Architectured materials (a.k.a. mechanical metamaterials) achieve properties that derive primarily from their microstructure instead of their composition. Preliminary experimental and simulated results obtained from sub-millimeter-sized architectured-material samples show promise for achieving currently unobtainable combinations of super properties that would enable a host of next-generation technologies. The two most significant barriers preventing the practical implementation of such materials, however, include: (i) Design tools are currently limited in their ability to sufficiently enable the topological synthesis and optimization of architectured materials (particularly when they consist of nonrepeating patterns). (ii) Fabrication approaches do not currently exist that can fabricate practical volumes of such materials while also achieving their architecture’s submicron-sized features. Fabricating such features in a repeatable way using multiple constituent materials is also a challenge.
Professor Hopkins’ Flexible Research Group has focused much of their efforts at UCLA toward overcoming these challenges. This seminar will provide an overview of the design and fabrication tools that they have generated in the context of practical architectured-material applications. These design tools leverage the simplified mathematics of the Freedom and Constraint Topologies (FACT) synthesis approach to rapidly search the full design space of both periodic and aperiodic architectured topologies to achieve desired combinations of properties. The group’s fabrication tools utilize custom-developed components (e.g., a flexure-based micro-mirror array) to generate multiple optical traps that are independently controlled to assemble large numbers of different material micro-particles simultaneously for rapidly constructing desired microstructures.
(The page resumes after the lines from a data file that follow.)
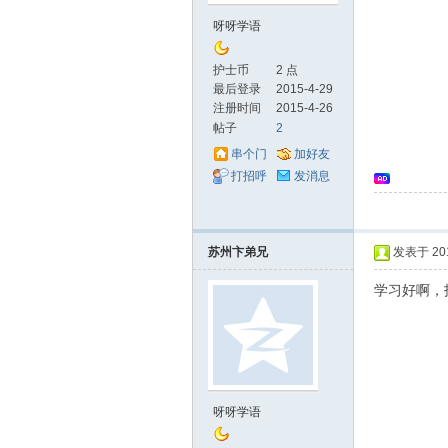
坛
呀呀学语
护士币
2 点
最后登录
2015-4-29
注册时间
2015-4-26
帖子
2
串个门
加好友
打招呼
发消息
_
苏州卞弟兄
发表于 2015
学习好啊，
护
呀呀学语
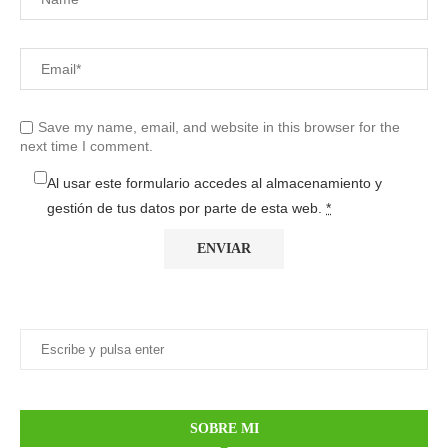
Save my name, email, and website in this browser for the
next time I comment.
Al usar este formulario accedes al almacenamiento y
gestión de tus datos por parte de esta web.
*
SOBRE MI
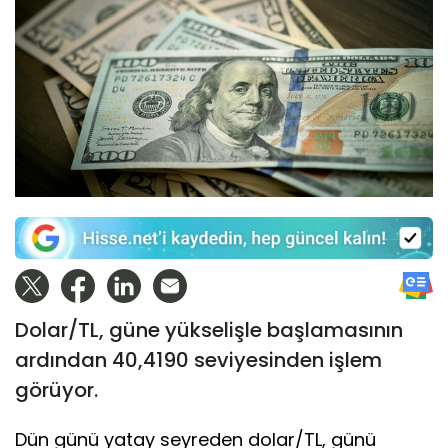
Dolar/TL, güne yükselişle başlamasının
ardından 40,4190 seviyesinden işlem
görüyor.
Dün günü yatay seyreden dolar/TL, günü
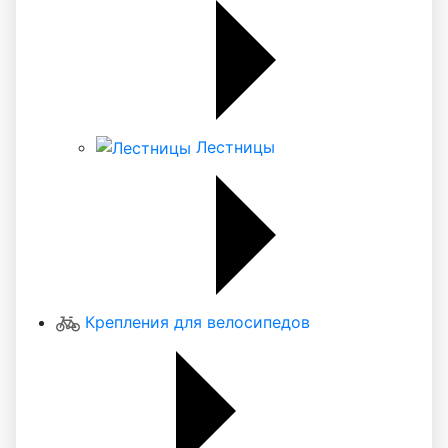
Лестницы
Крепления для велосипедов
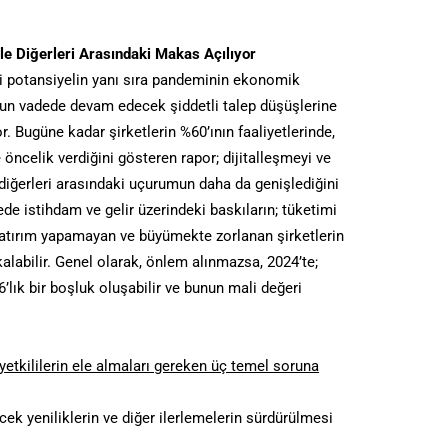
rle Diğerleri Arasındaki Makas Açılıyor
ki potansiyelin yanı sıra pandeminin ekonomik
 uzun vadede devam edecek şiddetli talep düşüşlerine
. Bugüne kadar şirketlerin %60’ının faaliyetlerinde,
e öncelik verdiğini gösteren rapor; dijitalleşmeyi ve
 diğerleri arasındaki uçurumun daha da genişlediğini
de istihdam ve gelir üzerindeki baskıların; tüketimi
 Yatırım yapamayan ve büyümekte zorlanan şirketlerin
 kalabilir. Genel olarak, önlem alınmazsa, 2024’te;
6’lık bir boşluk oluşabilir ve bunun mali değeri
 yetkililerin ele almaları gereken üç temel soruna
ecek yeniliklerin ve diğer ilerlemelerin sürdürülmesi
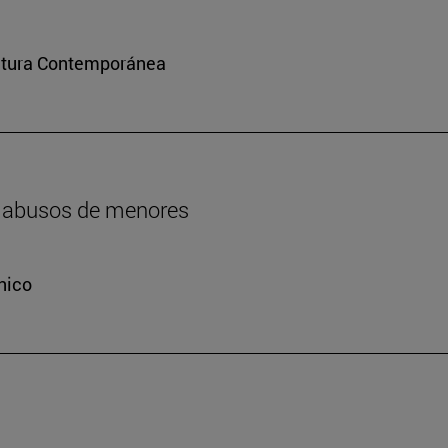
ultura Contemporánea
os abusos de menores
nico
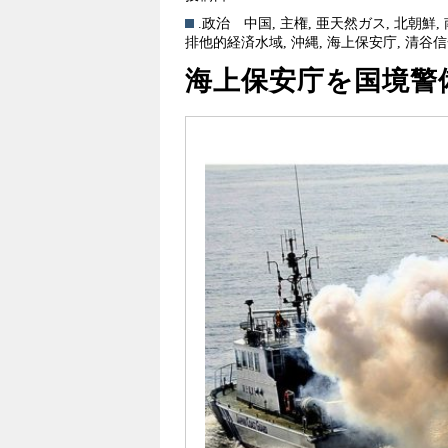
.政治
中国
,
主権
,
亜天然ガス
,
北朝鮮
,
排他的経済水域
,
沖縄
,
海上保安庁
,
清谷信
海上保安庁を国境警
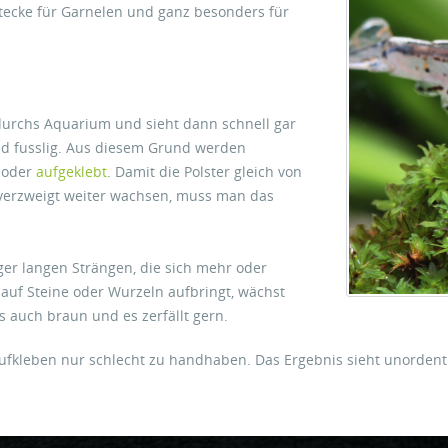
ecke für Garnelen und ganz besonders für
 durchs Aquarium und sieht dann schnell gar
nd fusslig. Aus diesem Grund werden
oder
aufgeklebt
. Damit die Polster gleich von
verzweigt weiter wachsen, muss man das
r langen Strängen, die sich mehr oder
uf Steine oder Wurzeln aufbringt, wächst
s auch braun und es zerfällt gern.
leben nur schlecht zu handhaben. Das Ergebnis sieht unordentlic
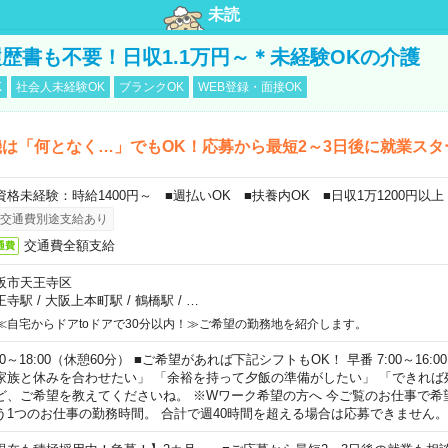
未読
歴書も不要！日収1.1万円～＊未経験OKの介護
K
社会人未経験OK
ブランクOK
WEB登録・面接OK
は「何となく…」でもOK！応募から最短2～3日後に就業スタ
資格未経験：時給1400円～ ■週払いOK ■扶養内OK ■日収1万1200円以上
交通費別途支給あり
交通費全額支給
通費
阪市天王寺区
王寺駅
/
大阪上本町駅
/
鶴橋駅
/
…
≪自宅からドアtoドアで30分以内！≫ご希望の勤務地を紹介します。
00～18:00（休憩60分） ■ご希望があれば下記シフトもOK！ 早番 7:00～16:00 遅
家族と休みを合わせたい」 「余裕を持って夕飯の準備がしたい」 「できれば
ど、ご希望を教えてくださいね。 ※Wワーク希望の方へ 今ご覧のお仕事で希
う1つのお仕事の勤務時間。 合計で週40時間を超える場合は応募できません。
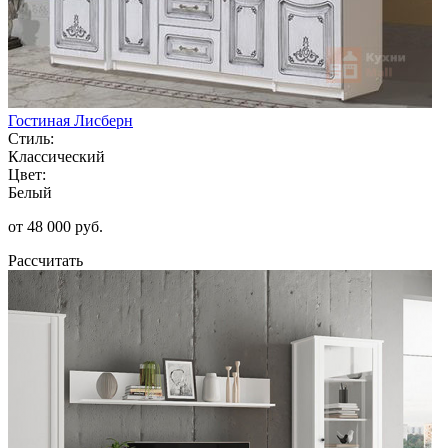
Гостиная Лисберн
Стиль:
Классический
Цвет:
Белый
от 48 000 руб.
Рассчитать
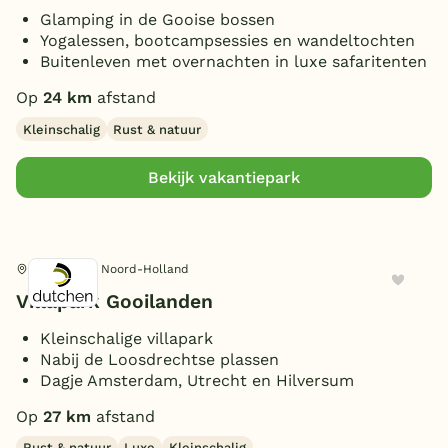
Glamping in de Gooise bossen
Yogalessen, bootcampsessies en wandeltochten
Buitenleven met overnachten in luxe safaritenten
Op
24 km
afstand
Kleinschalig
Rust & natuur
Bekijk vakantiepark
Loosdrecht, Noord-Holland
Villapark Gooilanden
Kleinschalige villapark
Nabij de Loosdrechtse plassen
Dagje Amsterdam, Utrecht en Hilversum
Op
27 km
afstand
Rust & natuur
Luxe
Kleinschalig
Jonathan Hopkins is an assistant professor at the University of California, Los Angeles and is the director of the Flexible Research Group. The aim of his group is to enable the creation of flexible structures, mechanisms, and materials that achieve extraordinary capabilities via the deformation of their constituent compliant elements. Prior to coming to UCLA, Jonathan was a postdoc at Lawrence Livermore National Laboratory from 2010 to 2013 and received his Ph.D. (2010), Masters (2007), and Bachelors (2005) degrees all in mechanical engineering at the Massachusetts Institute of Technology. He was honored by President Barack Obama at the White House with a DOE nominated PECASE award for his work involving the design and fabrication of architectured materials. Additionally, he is a recipient of ASME’s 2016 Freudenstein/General Motors Young Investigator Award, the V.M. Watanabe Excellence in Research Award, and the Northrop Grumman Excellence in Teaching Award.